Along with the technological exhibition, Amelio did as expected and described how he'll put the company back on financial track through improved product quality and customer service, as well as cutting-edge multimedia, Internet software components, and operating system.

At the helm of the beleaguered company for the past six months, Amelio tried to reassure Macworld attendees--many of them nervous about the company's future after a string of losing quarters--that Apple is in no danger of disappearing. "The question of Apple's survival is not a question," he said. "We have $1.4 billion in the bank. We can probably eke by."

But he admitted that the company has some stubborn wrinkles to iron out, most notably a sluggish management structure that needs to improve sometimes spotty product quality. "We're too big to shoot from the hip and then try to muddle through," he said. "We still have some quality issues I'm not happy about.

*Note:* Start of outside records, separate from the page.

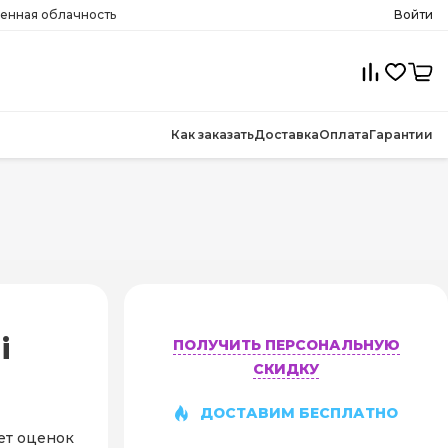
менная облачность
Войти
Как заказать
Доставка
Оплата
Гарантии
i
ПОЛУЧИТЬ ПЕРСОНАЛЬНУЮ
СКИДКУ
ДОСТАВИМ БЕСПЛАТНО
ет оценок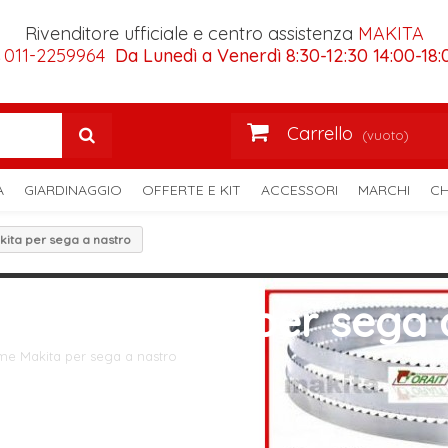
Rivenditore ufficiale e centro assistenza
MAKITA
011-2259964
Da Lunedì a Venerdì 8:30-12:30 14:00-18:
Carrello
(vuoto)
A
GIARDINAGGIO
OFFERTE E KIT
ACCESSORI
MARCHI
CH
ita per sega a nastro
Lame Makita per sega 
me Makita per sega a nastro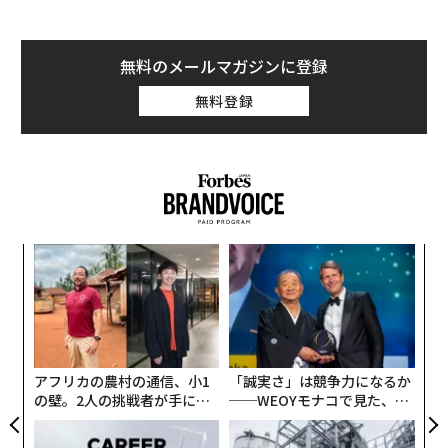
無料のメールマガジンに登録
無料登録
ンツ
「
への
3
た、
C
革
る
ク
た「
アフリカの農村の通信、小1
「誠実さ」は競争力になるか
の壁。2人の挑戦者が手にし
──WEOYモナコで見た、く
た「次なる武器」
ら寿司の経営哲学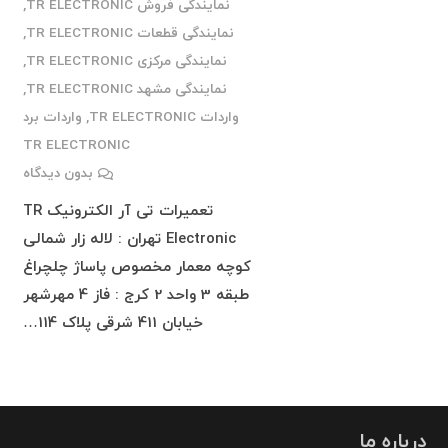
نمایندگی فروش TR ELECTRONIC
,
نمایندگی قطعات TR ELECTRONIC
,
نمایندگی مرکزی TR ELECTRONIC
,
نمایندگی مشهد TR ELECTRONIC
,
واردات TR ELECTRONIC
,
واردات برد
TR ELECTRONIC
بدون دیدگاه
تعمیرات تی آر الکترونیک TR
Electronic تهران : لاله زار شمالی
کوچه معمار مخصوص پاساژ چلچراغ
طبقه 3 واحد 2 کرج : فاز 4 مهرشهر
خیابان 411 شرقی پلاک 114…
درباره ما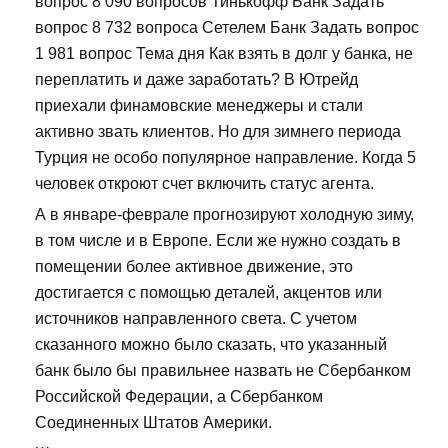
вопрос 8 090 вопросов Тинькофф Банк Задать
вопрос 8 732 вопроса Сетелем Банк Задать вопрос
1 981 вопрос Тема дня Как взять в долг у банка, не
переплатить и даже заработать? В Ютрейд
приехали финамовские менеджеры и стали
активно звать клиентов. Но для зимнего периода
Турция не особо популярное направление. Когда 5
человек откроют счет включить статус агента.
А в январе-феврале прогнозируют холодную зиму,
в том числе и в Европе. Если же нужно создать в
помещении более активное движение, это
достигается с помощью деталей, акцентов или
источников направленного света. С учетом
сказанного можно было сказать, что указанный
банк было бы правильнее назвать не Сбербанком
Российской Федерации, а Сбербанком
Соединенных Штатов Америки.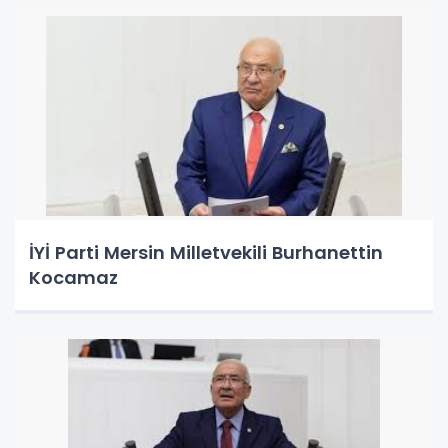
İYİ Parti Mersin Milletvekili Burhanettin
Kocamaz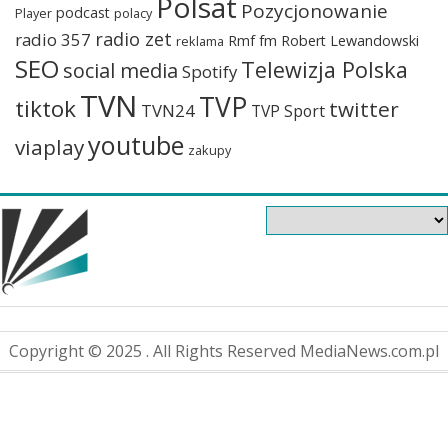
Polsat
Pozycjonowanie
podcast
Player
polacy
radio zet
radio 357
Rmf fm
Robert Lewandowski
reklama
SEO
Telewizja Polska
social media
Spotify
TVN
TVP
tiktok
twitter
TVN24
TVP Sport
youtube
viaplay
zakupy
Copyright © 2025 . All Rights Reserved MediaNews.com.pl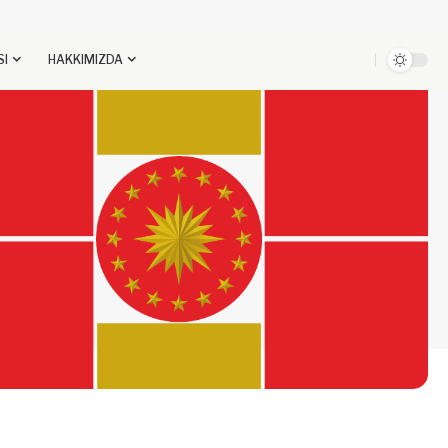
SI
HAKKIMIZDA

The PowerBook quality has been a frustrating problem."

In reiterating that Apple will streamline its sometimes-confusing product lineup by paring down the number of models, Amelio joked, "I might be able to remember what products we have." Apple will continue to introduce new Macintosh systems at a rapid pace, he said, but overall the company will offer fewer Macintosh models to minimize buyer confusion.

On the hardware side of the business, Amelio pledged to increase the base memory level of new Macintosh systems in response to user complaints that the company has been too stingy with RAM. Performa models will ship with a minimum of 16MB of memory, and Power Macintosh systems with at least 32MB of memory beginning later this year.